I Agree With What He Said, But Not What He Means

First the quote, then the context. Sut Jhally:
"Fear has been used to paralyze people's intellects," said Jhally. "If they can scare people, almost anything becomes possible. When people are afraid their brains shut off and it makes you confused and want easy solutions."
Here is the context. Sut Jhally is speaking about 24, a show that he dislikes terribly.
As ABC phrases it, he "believes Hollywood's fascination with terrorism can have serious political consequences."
Sut Jhally, co-producer and co-director of the film "Hijacking Catastrophe," says the dramatic action in the show creates a dangerous climate in which the public loses some of its perspective on what's real and what's not. Of course that may be a minority opinion given the show's enormous popularity.
Oddly, Sut did not really have much to say about films like "The Day After Tomorrow."

I do agree with the first quote I gave here, though. I do think that fear has been used to paralyze people's intellects, and that when one is afraid, one does tend to not think clearly and tends to look for easy solutions. That is exactly on what terrorists count.
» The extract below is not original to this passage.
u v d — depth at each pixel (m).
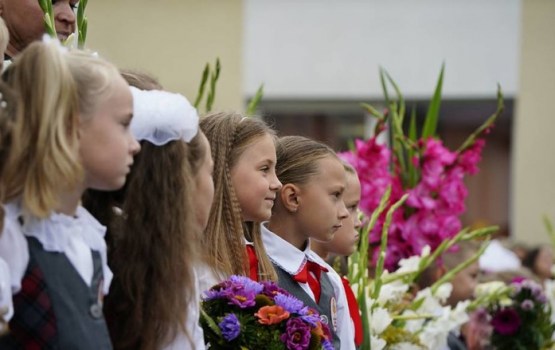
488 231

This is why despite agreeing with the words, I disagree completely with Jhally's meaning. He thinks the problem is shows depicting terrorism. I think the problem is with terrorism. I agree that fear is a paralyzing influence. I think that shows that get us talking about the issues are very much a constructive influence. They get us to think about things in the abstract, before we are put in a position of real terror where our ability to think is compromised. "The Day After Tomorrow" is a positive influence because it gets people to think about the issues and start the debates we need to have. "24" is the same way.
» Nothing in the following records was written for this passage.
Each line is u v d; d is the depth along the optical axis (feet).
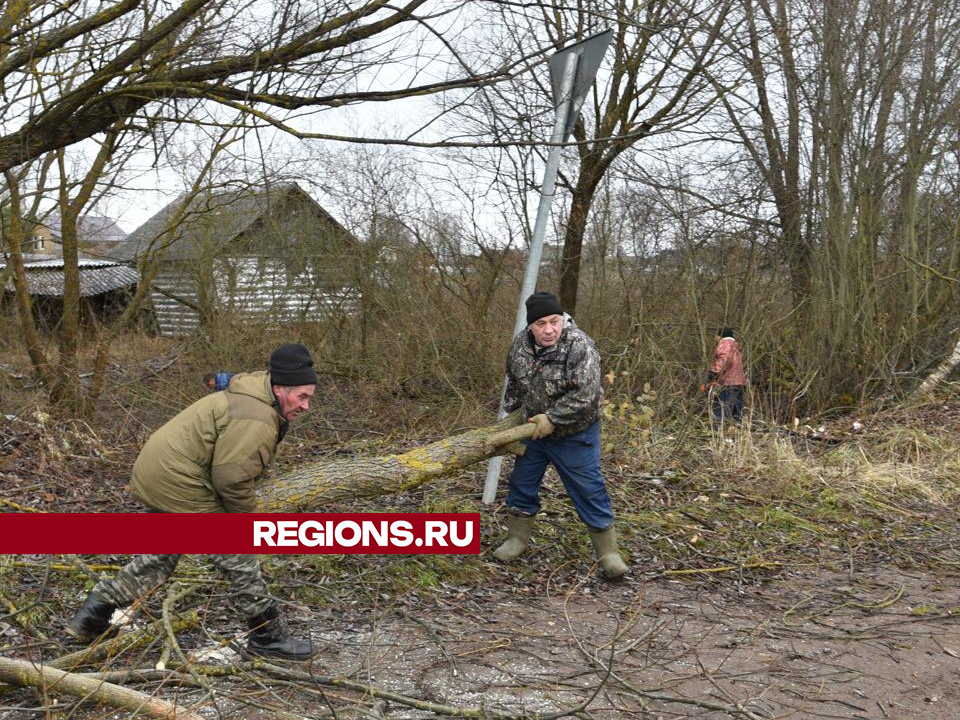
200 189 28.19
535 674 12.55
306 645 12.37
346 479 15.26
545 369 15.90
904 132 38.75
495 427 16.46
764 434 28.58
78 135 17.31
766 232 39.34
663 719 11.34
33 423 24.59
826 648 14.05
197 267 37.73
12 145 16.72
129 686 11.39
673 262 39.06
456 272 39.11
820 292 37.11
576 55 18.06
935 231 40.09
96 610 12.00
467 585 16.08
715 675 12.78
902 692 12.51
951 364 36.06
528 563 17.28
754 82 35.47
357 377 36.96
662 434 27.63
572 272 39.70
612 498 21.50
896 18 36.91
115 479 21.91
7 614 12.60
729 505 21.91
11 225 27.27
By the way, I wonder why ABC did not give the full title to Jhally's movie. It is not just "Hijacking Catastrophe." It is "Hijacking Catastrophe: 9/11, Fear & the Selling of American Empire." That extra bit of information certainly would be useful to readers in evaluating from where Mr. Jhally is coming, don't you think? Regardless, Mr. Jhally does not seem to be shy about using scare tactics to get people to fear the big, bad Bush administration.